Ron: It was an unexpected moment in the finale, but it was really sweet. I really enjoyed Roy Harper on the show, so much so that I went looking for him in the comics.
Thea started off as most of the other ladies on the show, as a damsel in distress, but she became a hero in her own right. She was the Red Arrow. She was great.
Mon: Yeah, exactly.
Ron: So, it wasn't the finale that we were expecting. But it was more of a way to say goodbye to the show once and for all. As you said the show had run its course. We honestly felt like we were watching Arrow mainly because it tied into the other CWVerse shows.
I can't think of any moments in the last few seasons where the characterizations struck me as important.

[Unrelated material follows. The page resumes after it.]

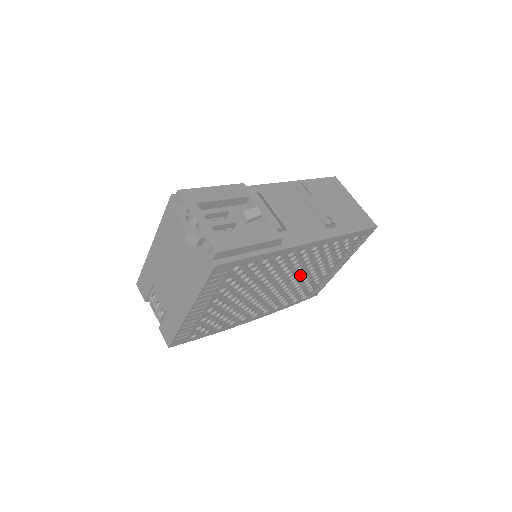
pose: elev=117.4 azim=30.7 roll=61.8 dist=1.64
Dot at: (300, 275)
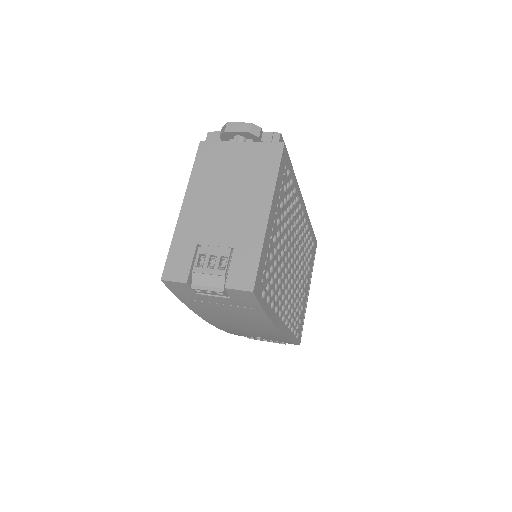
Dot at: (299, 265)
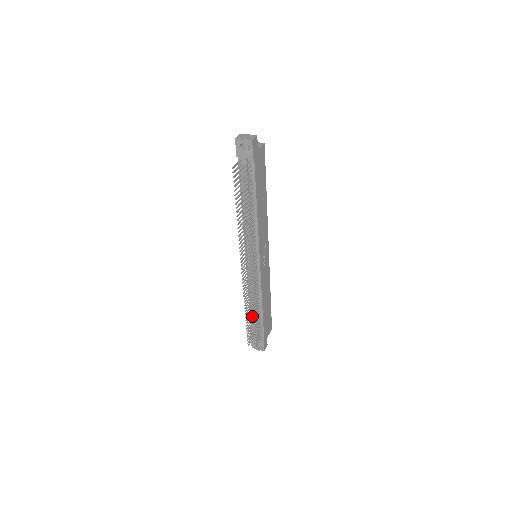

The only memorable moment that I can think of is the episode that was directed by David Ramsey. But aside from that, I'm just glad Arrow got to go out on its own terms. And we got to say goodbye to these characters.

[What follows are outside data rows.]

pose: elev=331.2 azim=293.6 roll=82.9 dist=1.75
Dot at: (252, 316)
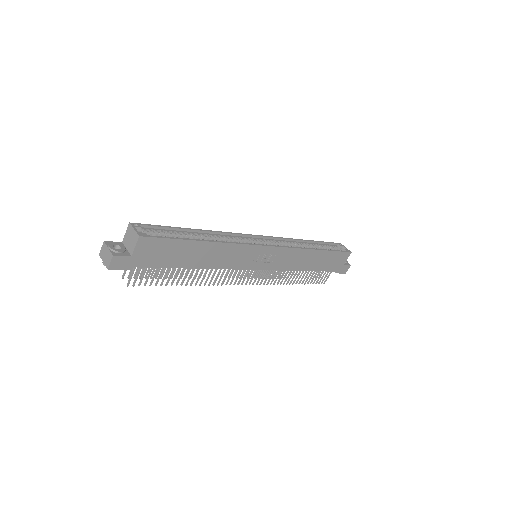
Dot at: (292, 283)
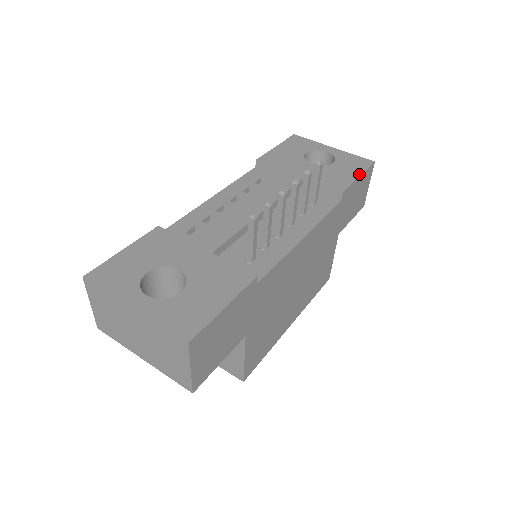
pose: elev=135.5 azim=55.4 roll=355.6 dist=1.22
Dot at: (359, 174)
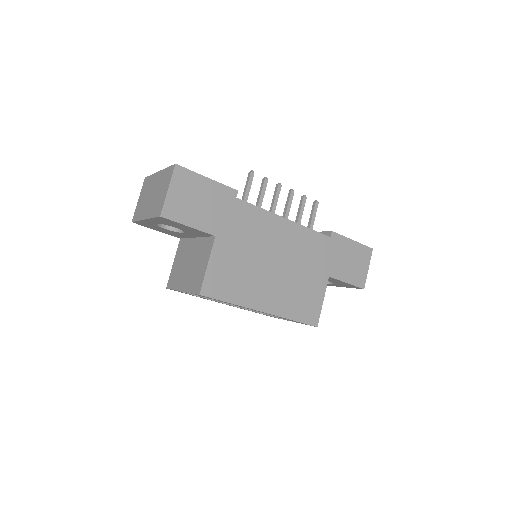
Dot at: (353, 240)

Mon: I agree with you. I'm glad it's over. I'm still sad that it's over. But I'm sadder that it didn't try harder.
Ron: It's not a show that I would miss.
Mon: Not that much.
Ron: But moving on to Marvel's Agents of S.H.I.E.L.D. So, from DC to Marvel.
Agents of S.H.I.E.L.D. was a spinoff from the Marvel Cinematic Universe. People loved Clark Gregg's Agent Phil Coulson so much that Marvel actually decided to create an entire show around him, despite the character being killed off on screen in The Avengers.

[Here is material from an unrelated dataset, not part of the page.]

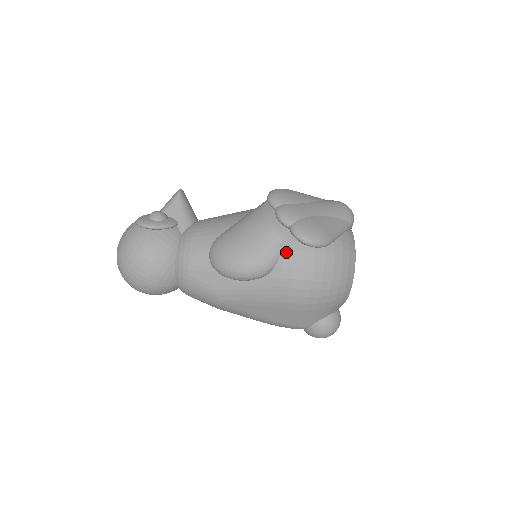
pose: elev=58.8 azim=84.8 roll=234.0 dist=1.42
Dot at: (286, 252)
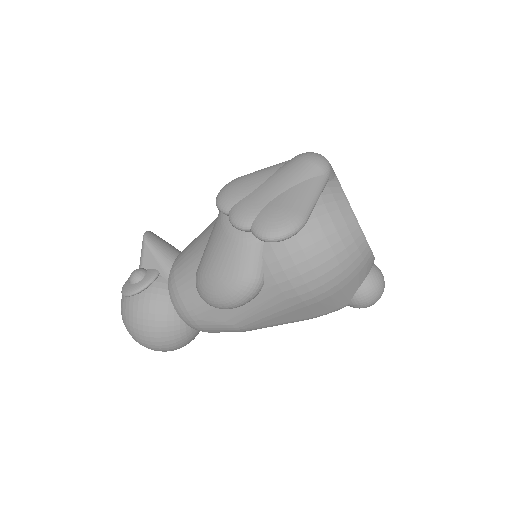
Dot at: (266, 255)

Now, when it was announced that Agents of S.H.I.E.L.D. would be ending with season seven, I thought, ‘finally’.
Mon: Yeah, it was long overdue. But you know what? They really made me want to eat my words throughout the seventh season. This season was the show's best. There was space travel, time travel, high stakes, drama, intrigue, romance, superpowers, existential crises; did I miss anything?
Ron: Awesome characterizations. The characters, they truly came alive in this condensed season. Everyone had something new to contribute. They helped the storytelling. They moved the plot forward. We saw connections we never expected to see between the characters. More than anything else, you could tell that everyone in front of and behind the scenes was having a gala time making this season.
Mon: Okay, so I have to be honest here. I think my enjoyment of this season was proportional to the lack of Iain De Caestecker’s Leo Fitz. Listen, nothing against the man, but I do not understand why this character exists. All he does is whine. That's in my opinion.
And then to top it all, my enjoyment was doubly increased when they added Enver Gjokaj’s Daniel Sousa. I am so happy he got a happy ending to his story and that he was a precious cinnamon roll throughout his screen time.
Ron: I have to agree on both points. I I have struggled throughout with Leo Fitz, a little less so with Jemma Simmons, played by Elizabeth Henstridge. The combination of Fitz and Simmons was sweet and funny. They added some some comedy in their scenes. But they worked in small doses.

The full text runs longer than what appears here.